L'Explication Prémisse
Cet article dit que, si c’est ce qui est le mieux pour l’enfant, le juge peut décider que l’un seul des parents exercera l’autorité parentale (les décisions importantes). Cela ne prive pas automatiquement l’autre parent de visites et d’hébergement : ces droits ne peuvent être refusés que pour des raisons graves (ex. danger pour l’enfant). Si nécessaire pour préserver les liens avec l’autre parent, le juge peut organiser les rencontres dans un espace de rencontre ou prévoir une remise encadrée (tiers de confiance, personne qualifiée) afin d’assurer la sécurité et la continuité des relations. Le parent qui n’exerce pas l’autorité parentale garde néanmoins le droit et le devoir de suivre l’éducation et la surveillance de l’enfant et doit être informé des choix importants ; il doit respecter les obligations prévues à l’article 371-2.
Marie et Paul sont séparés. Le juge estime que, pour l’intérêt de leur fille Léa (6 ans), Marie doit exercer l’autorité parentale seule parce que Paul a des problèmes de violences passées. Le juge impose toutefois à Paul un droit de visite: celles-ci auront lieu une fois par semaine dans un espace de rencontre supervisé, car la remise directe de l’enfant à Paul serait risquée. Paul peut suivre la scolarité de Léa et doit être informé des décisions majeures (santé, scolarité), tout en respectant son obligation de contribuer à l’entretien et à l’éducation de sa fille.

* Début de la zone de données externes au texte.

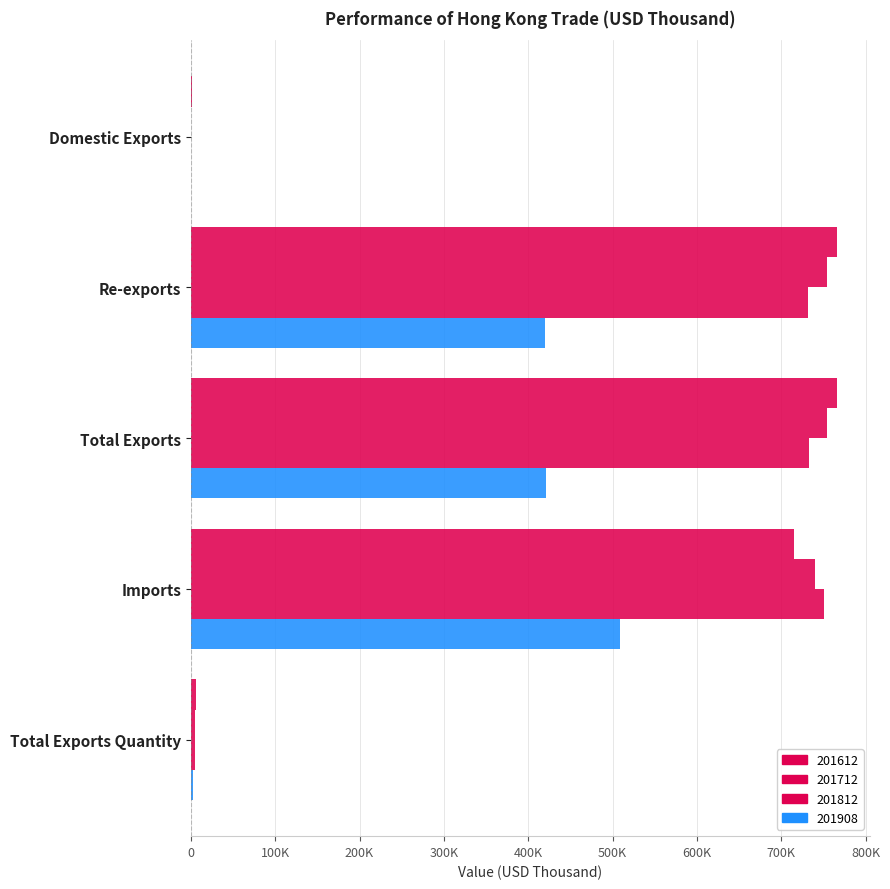

Reading left to right, extract all data points from this chart.

201612: 1130.4	765596.3	766726.7	714867.8	5853.4
201712: 385.1	754399.5	754784.7	740004.0	5394.6
201812: 533.8	732212.2	732746.0	751077.2	5137.3
201908: 365.3	420256.8	420622.2	508604.1	2638.7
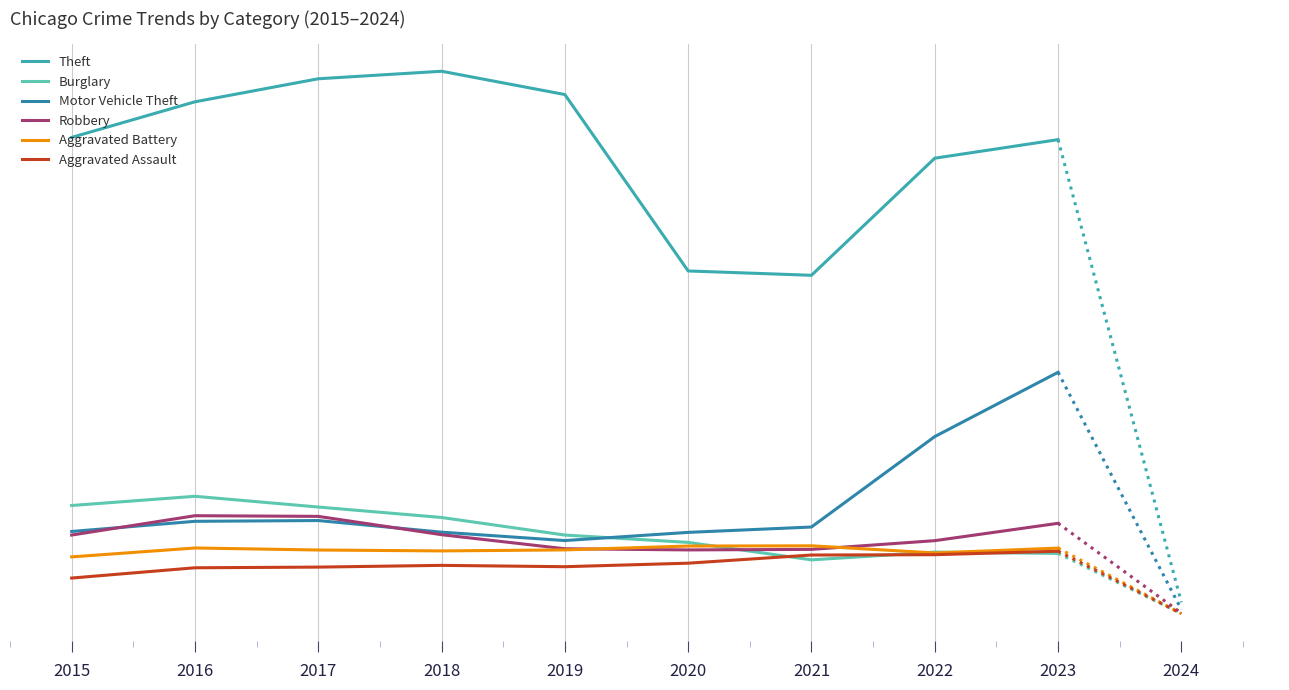

Where is Theft nearest to the value 53047?

2022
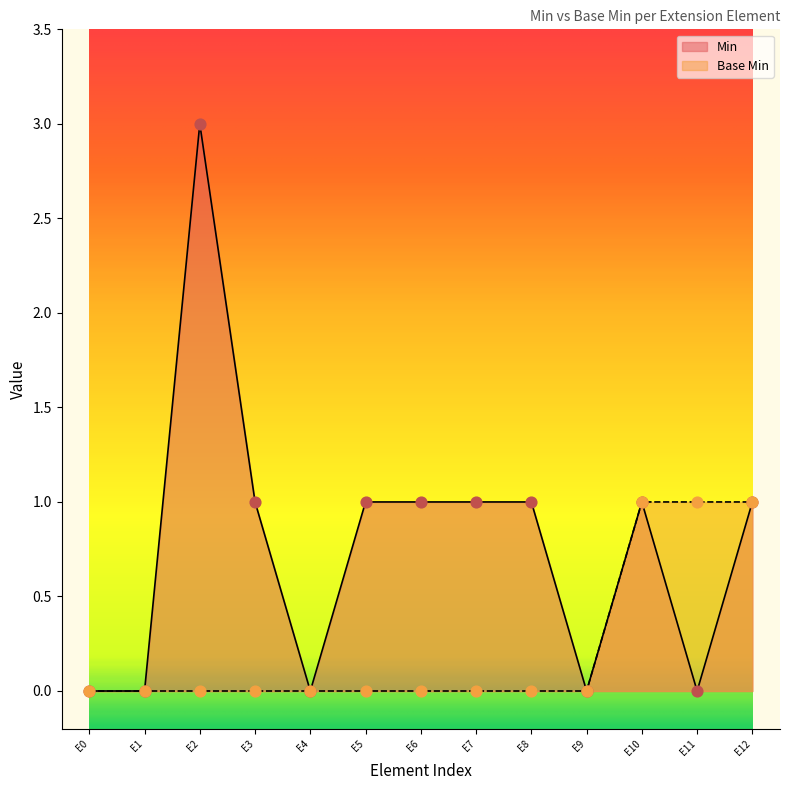

Which series reaches the minimum Y coordinate?

Min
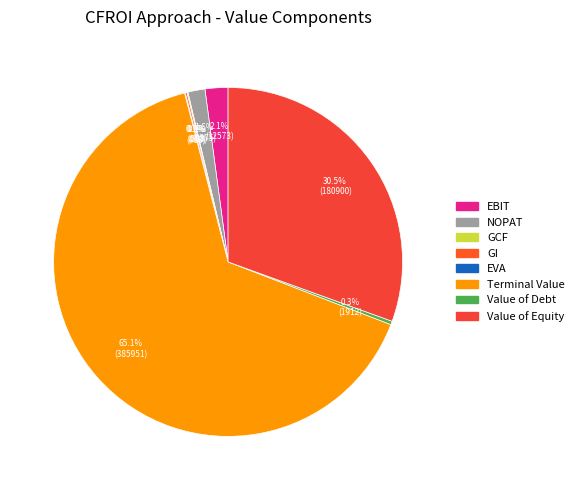

Is Terminal Value the majority of the pie?

Yes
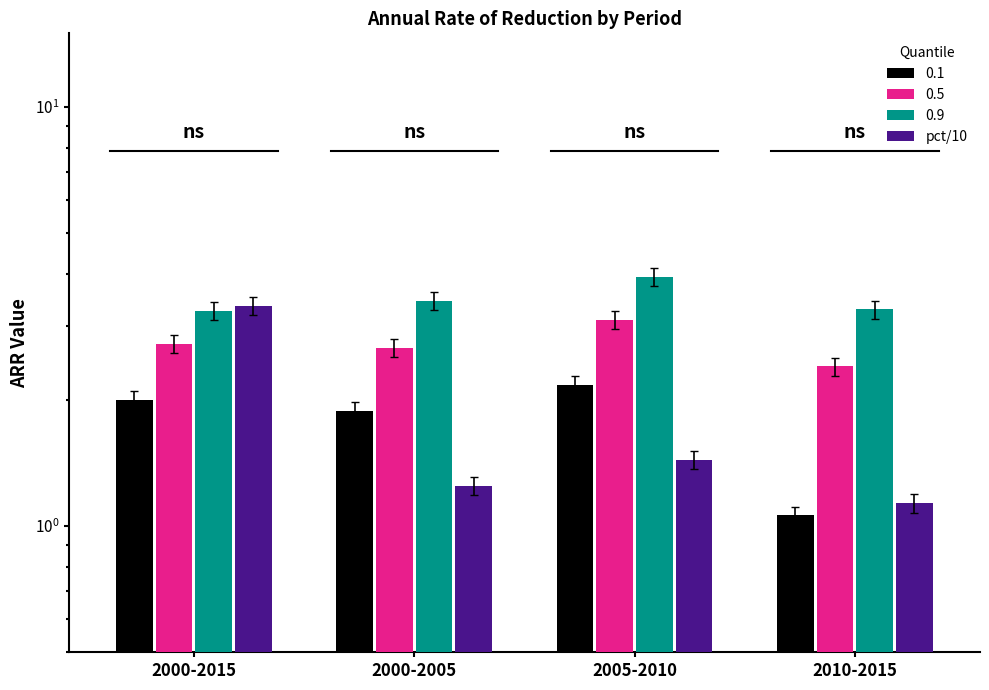

Approximately how many times larger is the value at 2010-2015 compared to 2000-2015?

0.3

- Le critère décisif est l’intérêt de l’enfant : le juge statue en fonction de celui‑ci.
- Le juge peut confier l’exercice de l’autorité parentale à un seul parent (mesure discrétionnaire).
- Le droit de visite et d’hébergement de l’autre parent ne peut être refusé que pour des motifs graves (ex. danger pour l’enfant).

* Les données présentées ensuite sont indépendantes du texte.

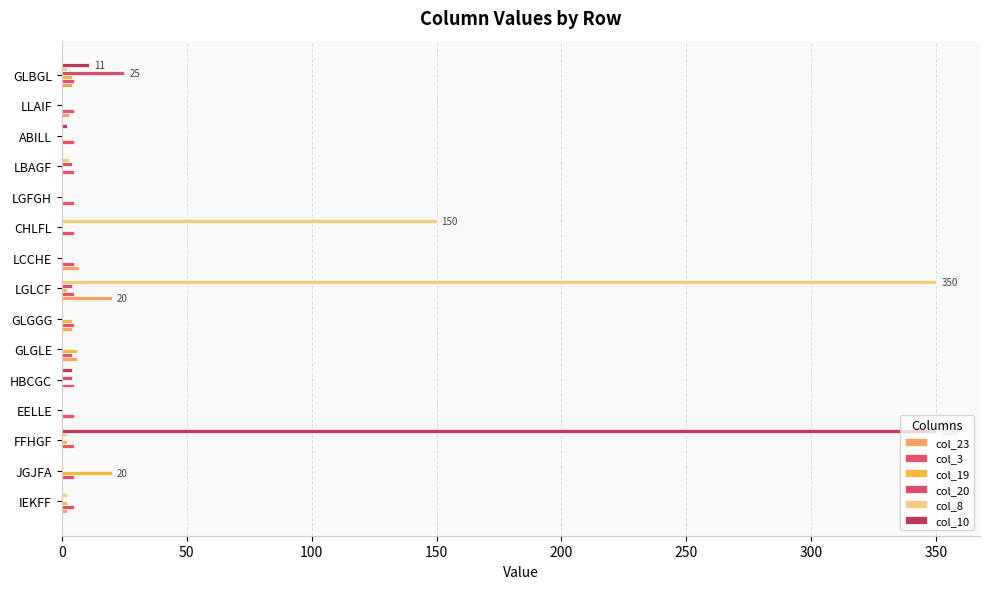

What are all the series names shown in the legend?

col_23, col_3, col_19, col_20, col_8, col_10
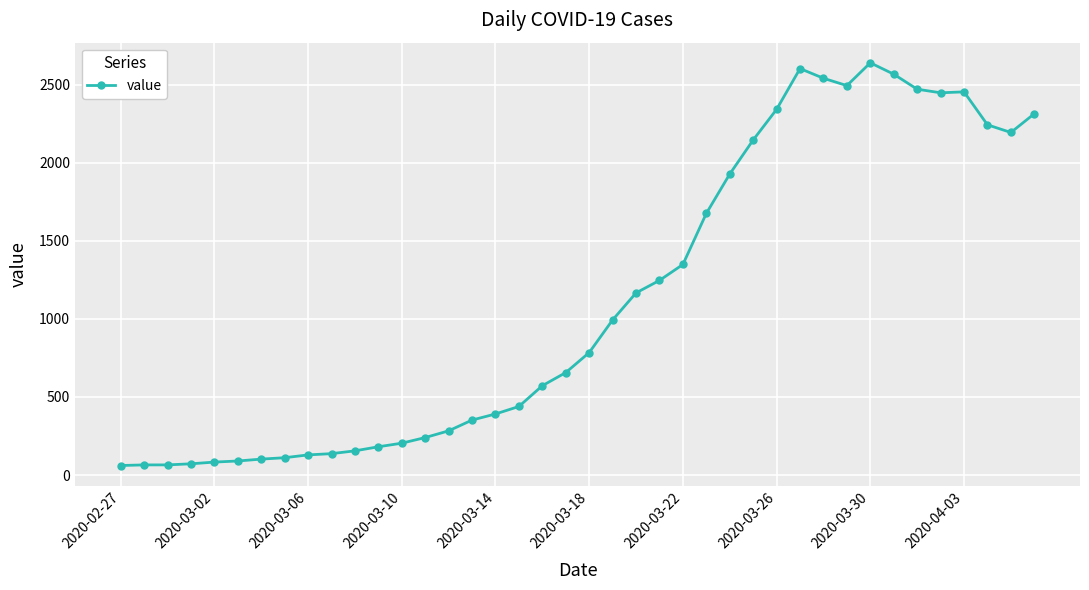

What is the greatest value displayed?

2639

- Le juge peut ordonner que les contacts aient lieu dans un espace de rencontre quand la continuité et l’effectivité du lien l’exigent.
- Si la remise directe présente un danger, le juge précise des modalités garanties (espace de rencontre, tiers de confiance, représentant d’une personne morale qualifiée).
- Le parent qui n’exerce pas l’autorité parentale conserve le droit et le devoir de surveiller l’éducation et l’entretien de l’enfant et doit être informé des choix importants le concernant.
- La mesure vise la protection et la continuité du lien parent‑enfant, et reste modulable selon l’évolution de la situation (mesures temporaires ou révisables).
- Le juge aux affaires familiales est l’autorité compétente pour organiser ces modalités.